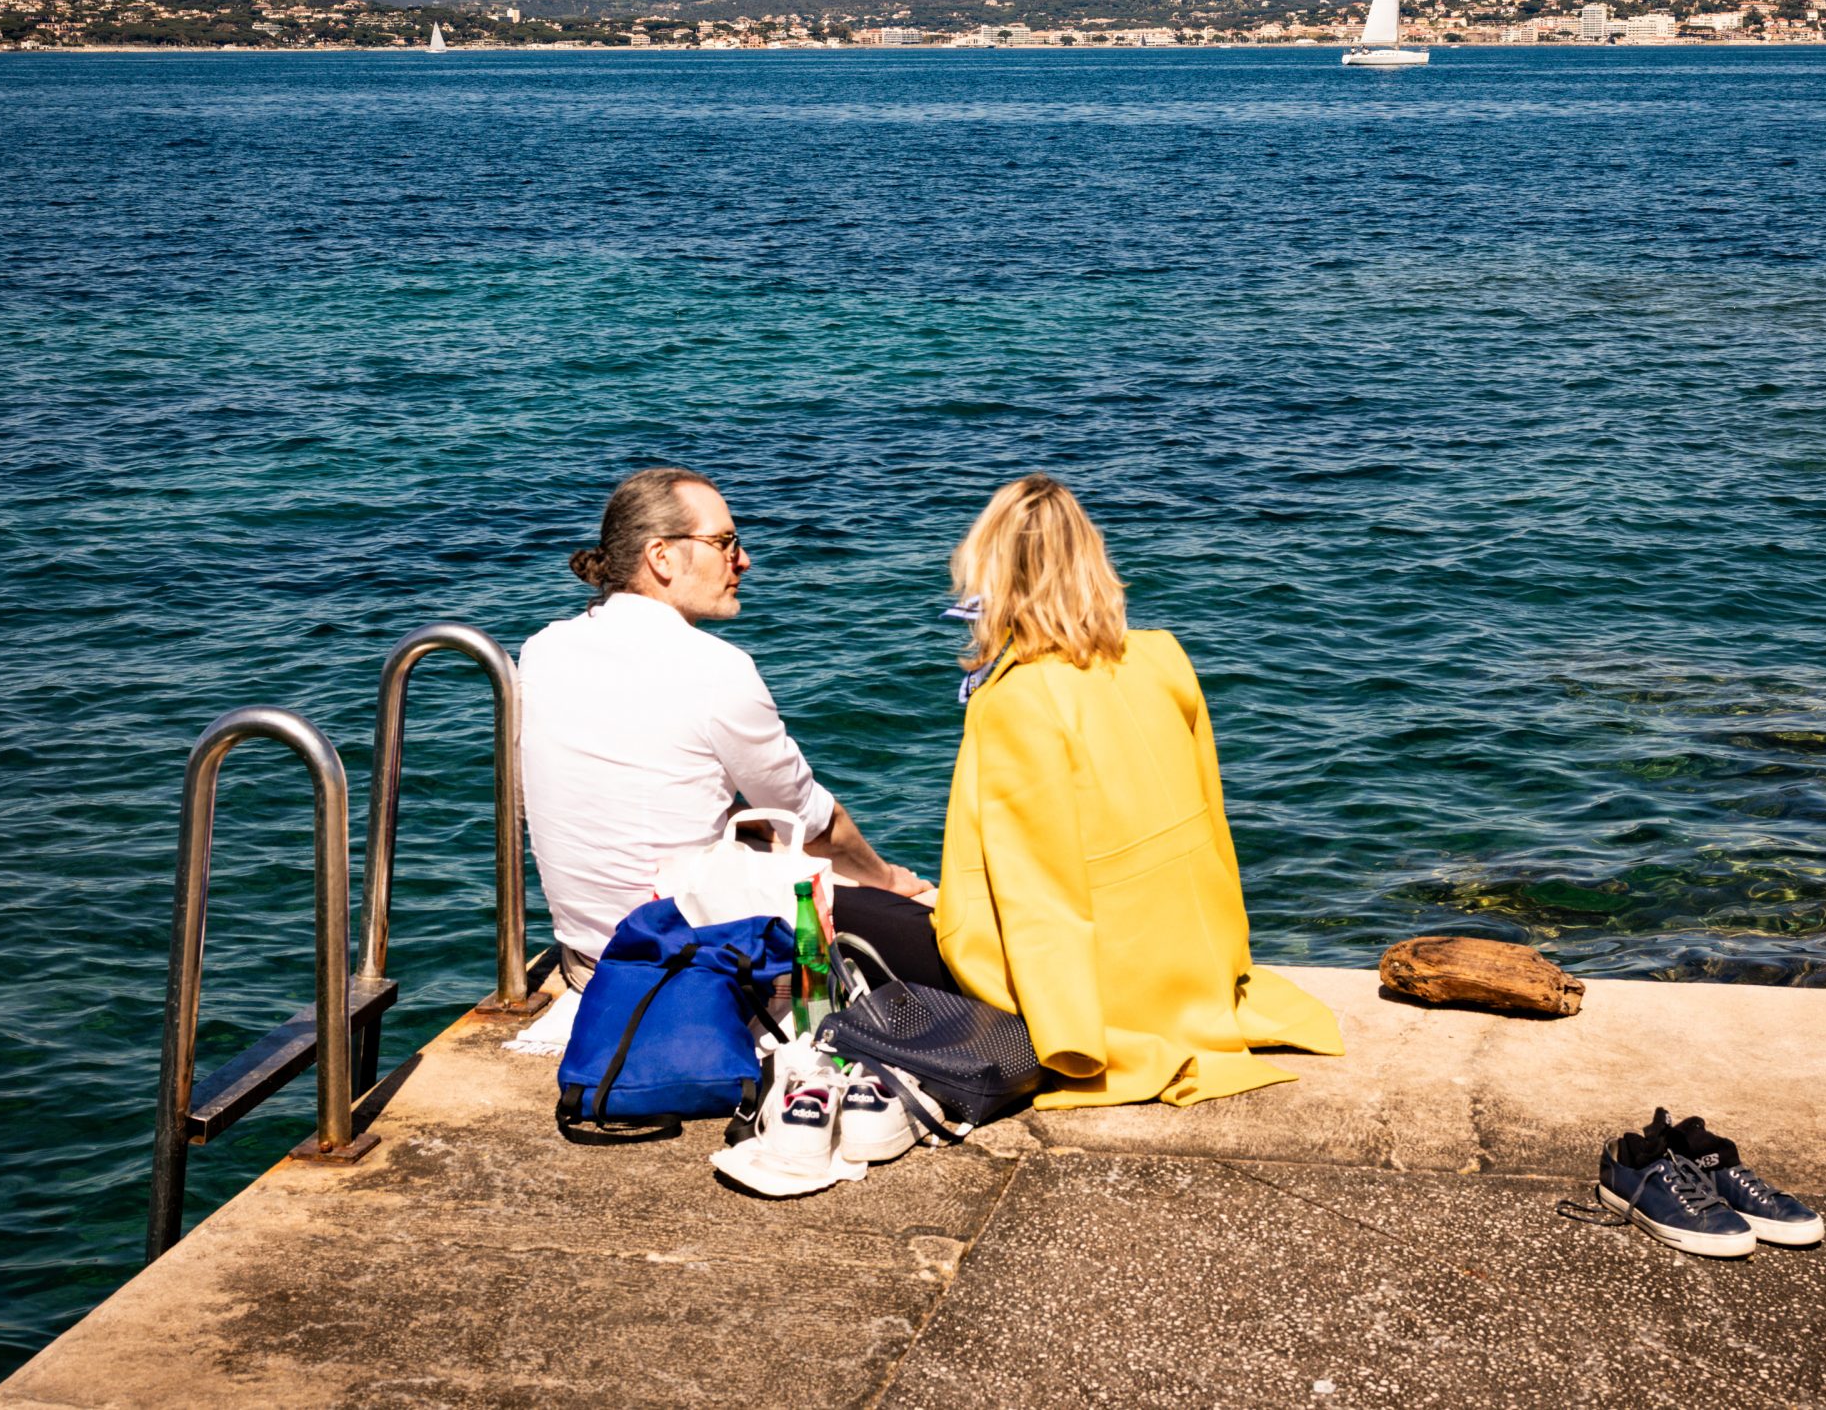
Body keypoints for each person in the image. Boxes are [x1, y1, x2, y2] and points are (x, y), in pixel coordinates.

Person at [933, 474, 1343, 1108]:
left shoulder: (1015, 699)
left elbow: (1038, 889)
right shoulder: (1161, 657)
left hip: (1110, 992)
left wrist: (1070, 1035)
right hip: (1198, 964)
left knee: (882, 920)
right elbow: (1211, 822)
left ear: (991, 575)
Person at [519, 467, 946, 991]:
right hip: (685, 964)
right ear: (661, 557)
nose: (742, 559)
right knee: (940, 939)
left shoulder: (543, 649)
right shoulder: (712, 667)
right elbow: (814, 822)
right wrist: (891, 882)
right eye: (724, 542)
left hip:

> _WORK TASK_:
Return all records exactly; no pictures.

> _SOLUTION TO THIS PROBLEM_:
Body keypoints for each person in the image. Boxes are [x1, y1, x2, y2] and points are (x, y), in pixel coordinates.

Person at [933, 474, 1343, 1108]:
left shoulder: (1015, 699)
left elbow: (1038, 889)
right shoulder: (1161, 657)
left hip: (1110, 992)
left wrist: (1070, 1035)
right hip: (1198, 964)
left knee: (882, 920)
right elbow: (1211, 822)
left ear: (991, 575)
Person at [519, 467, 946, 991]:
right hip: (685, 964)
right ear: (661, 557)
nose: (742, 559)
right knee: (940, 939)
left shoulder: (543, 649)
right shoulder: (712, 667)
right elbow: (814, 822)
right wrist: (891, 882)
right eye: (724, 542)
left hip:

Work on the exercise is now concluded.